# Where to box to to hack?



## Gleeful Imp (7 October 2014)

We're in south preston/chorley, and looking for somewhere to go every so often for a nice hack over winter - not farm ride, but meandering round quiet lanes / farm tracks type of thing for a change of scenery. Somewhere we could get to know and explore over a number of visits.

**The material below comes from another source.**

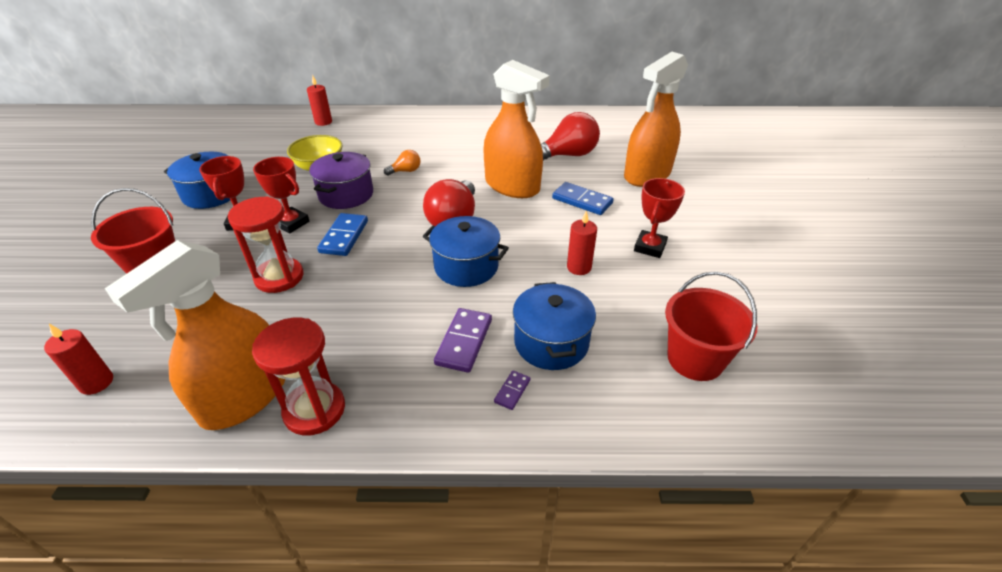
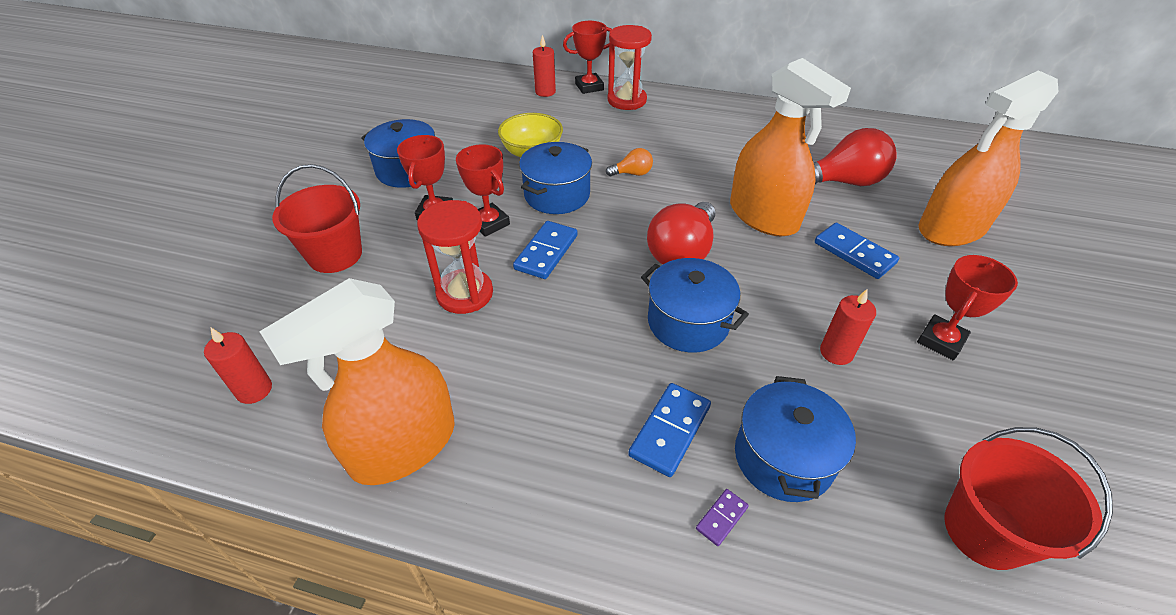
camera: 15 degrees right, 5 degrees up
(314, 410) = (477, 484): red hourglass -> red hourglass (627, 100)
(346, 195) = (557, 195): purple pot -> blue pot
(360, 114) = (589, 87): none -> red trophy
(464, 342) = (669, 430): purple domino -> blue domino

Was thinking of heading up to Carr Side Equestrian as they mention escorted hacks through the trough of bowland, and we dont want to get lost!

Any ideas?

Much appreciated GI x


----------



## Annie B. (7 October 2014)

Rivington is a nice place, easy to park on the lane just off the main drive and the lower barn does lovely tea and cakes if you need a recharge when you get back from riding. If you park at the Royal arms at Tockholes you have the forestry commission on one side of the road and the moor which has loads of paths on the other. You could box out to Ansdell beach for a change too. Happy hacking.x


----------



## xxcharlottexx (7 October 2014)

As Annie B had just said both Rivington and tockholes are great places to hack. I moved recently to tockholes from Rivington where I had been stabled for 10 years,  so just shout if you want any more info


----------



## Mari (7 October 2014)

I'm near Carrside & didn't know they do escorted hacks. My horse doesn't 'do' traffic so I have to go off road. I use Beacon Fell regularly for off road.


----------



## Gleeful Imp (8 October 2014)

Thanks guys, xxcharlottexx I'll take you up on that kind offer. Ive heard lots of great things about riding round Tockholes, Beacon Fell and Rivington but never seemed to find out where actually to go, simple things such as where to park


----------



## xxcharlottexx (9 October 2014)

No worries. Just Pm me with what you want to know and il do my best to help


----------



## Bojingles (9 October 2014)

Gleeful Imp, is your grey tiny or is the coloured a giant??


----------



## Gleeful Imp (14 October 2014)

He was a proper heavy weight (and a maxi at that) so a big lad - she was just under 16hh and a riding horse - but she's being a good girlie for her photo and he was being an over excited beggar!!!!


----------